Prompt -
From the listing below, set down exactly the lines between the one holding "Εμανουέλ Λουμπέσκι, The Revenant" and the one holding "Όντιλ Ντιξ-Μιρό, Brookllyn", inclusive. No other line is wanted.
========
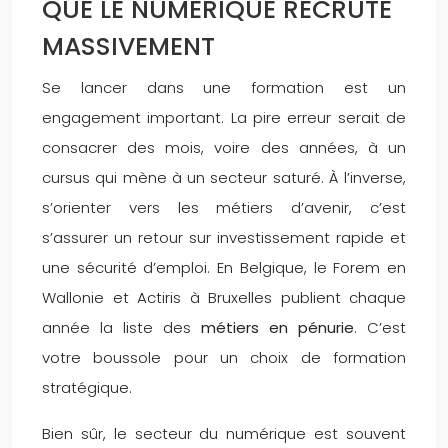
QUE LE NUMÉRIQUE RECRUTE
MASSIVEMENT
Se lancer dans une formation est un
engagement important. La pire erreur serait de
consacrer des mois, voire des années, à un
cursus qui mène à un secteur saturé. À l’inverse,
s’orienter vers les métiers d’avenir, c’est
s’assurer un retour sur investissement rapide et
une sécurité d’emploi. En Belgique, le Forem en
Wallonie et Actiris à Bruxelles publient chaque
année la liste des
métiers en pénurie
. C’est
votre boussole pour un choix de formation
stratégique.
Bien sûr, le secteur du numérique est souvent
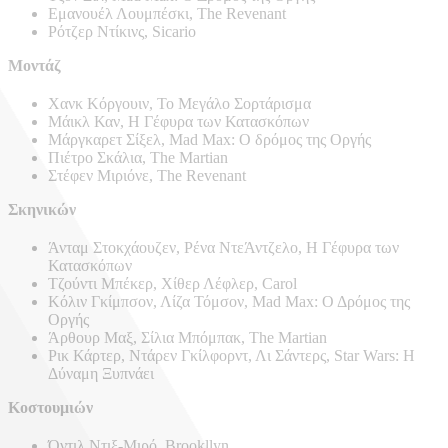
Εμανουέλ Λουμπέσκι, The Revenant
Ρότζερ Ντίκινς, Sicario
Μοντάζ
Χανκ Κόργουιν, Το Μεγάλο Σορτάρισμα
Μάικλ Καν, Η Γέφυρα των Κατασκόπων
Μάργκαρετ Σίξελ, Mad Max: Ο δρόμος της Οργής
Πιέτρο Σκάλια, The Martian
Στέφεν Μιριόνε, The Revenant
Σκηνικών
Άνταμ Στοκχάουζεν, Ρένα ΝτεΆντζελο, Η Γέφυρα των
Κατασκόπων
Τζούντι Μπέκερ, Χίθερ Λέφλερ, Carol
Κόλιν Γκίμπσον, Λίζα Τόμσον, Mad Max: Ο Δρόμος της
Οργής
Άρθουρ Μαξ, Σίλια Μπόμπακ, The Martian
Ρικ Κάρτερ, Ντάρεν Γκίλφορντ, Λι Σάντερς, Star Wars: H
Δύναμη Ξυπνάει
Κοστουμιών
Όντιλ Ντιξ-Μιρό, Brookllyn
========
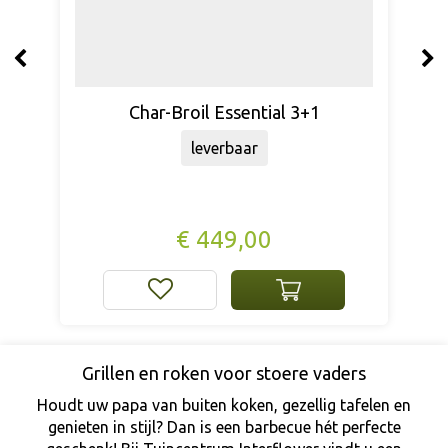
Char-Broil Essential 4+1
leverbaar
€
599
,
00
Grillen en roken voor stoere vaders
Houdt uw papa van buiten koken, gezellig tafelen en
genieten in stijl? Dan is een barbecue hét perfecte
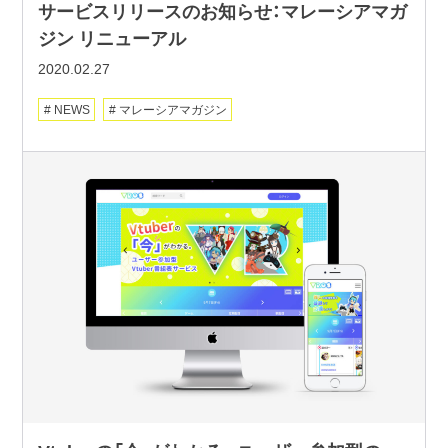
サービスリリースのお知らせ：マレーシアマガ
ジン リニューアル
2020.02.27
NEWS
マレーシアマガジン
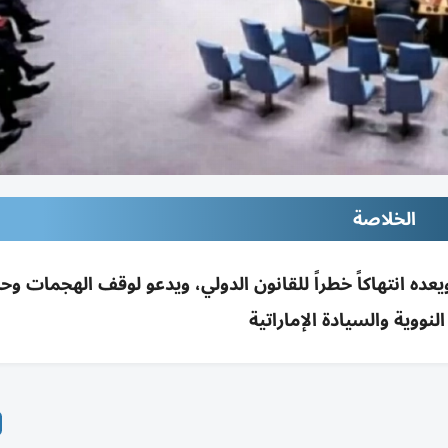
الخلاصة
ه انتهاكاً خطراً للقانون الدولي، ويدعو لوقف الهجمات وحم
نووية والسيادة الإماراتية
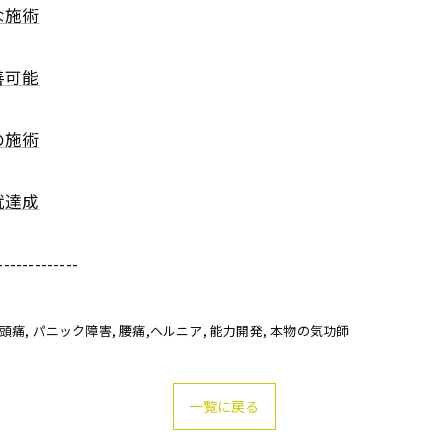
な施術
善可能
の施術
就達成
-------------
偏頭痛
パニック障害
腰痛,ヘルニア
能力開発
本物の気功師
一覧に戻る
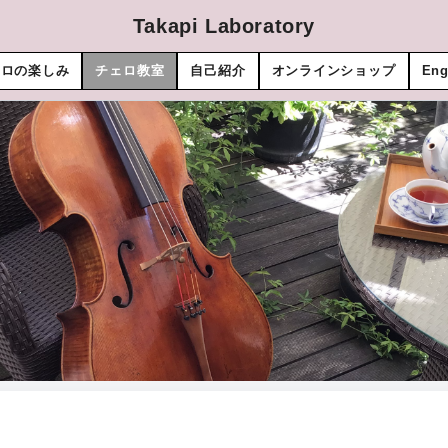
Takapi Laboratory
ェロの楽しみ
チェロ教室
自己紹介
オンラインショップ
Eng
========
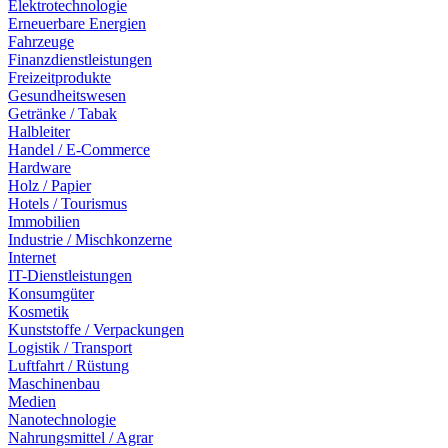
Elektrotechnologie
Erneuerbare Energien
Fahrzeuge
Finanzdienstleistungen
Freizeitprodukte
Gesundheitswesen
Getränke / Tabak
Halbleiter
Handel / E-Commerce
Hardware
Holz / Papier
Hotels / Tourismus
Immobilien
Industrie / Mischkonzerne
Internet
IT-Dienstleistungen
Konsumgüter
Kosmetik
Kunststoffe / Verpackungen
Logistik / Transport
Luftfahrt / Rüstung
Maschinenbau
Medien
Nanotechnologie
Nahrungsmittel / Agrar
========
Result of the task -
Εμανουέλ Λουμπέσκι, The Revenant
Ρότζερ Ντίκινς, Sicario
Μοντάζ
Χανκ Κόργουιν, Το Μεγάλο Σορτάρισμα
Μάικλ Καν, Η Γέφυρα των Κατασκόπων
Μάργκαρετ Σίξελ, Mad Max: Ο δρόμος της Οργής
Πιέτρο Σκάλια, The Martian
Στέφεν Μιριόνε, The Revenant
Σκηνικών
Άνταμ Στοκχάουζεν, Ρένα ΝτεΆντζελο, Η Γέφυρα των
Κατασκόπων
Τζούντι Μπέκερ, Χίθερ Λέφλερ, Carol
Κόλιν Γκίμπσον, Λίζα Τόμσον, Mad Max: Ο Δρόμος της
Οργής
Άρθουρ Μαξ, Σίλια Μπόμπακ, The Martian
Ρικ Κάρτερ, Ντάρεν Γκίλφορντ, Λι Σάντερς, Star Wars: H
Δύναμη Ξυπνάει
Κοστουμιών
Όντιλ Ντιξ-Μιρό, Brookllyn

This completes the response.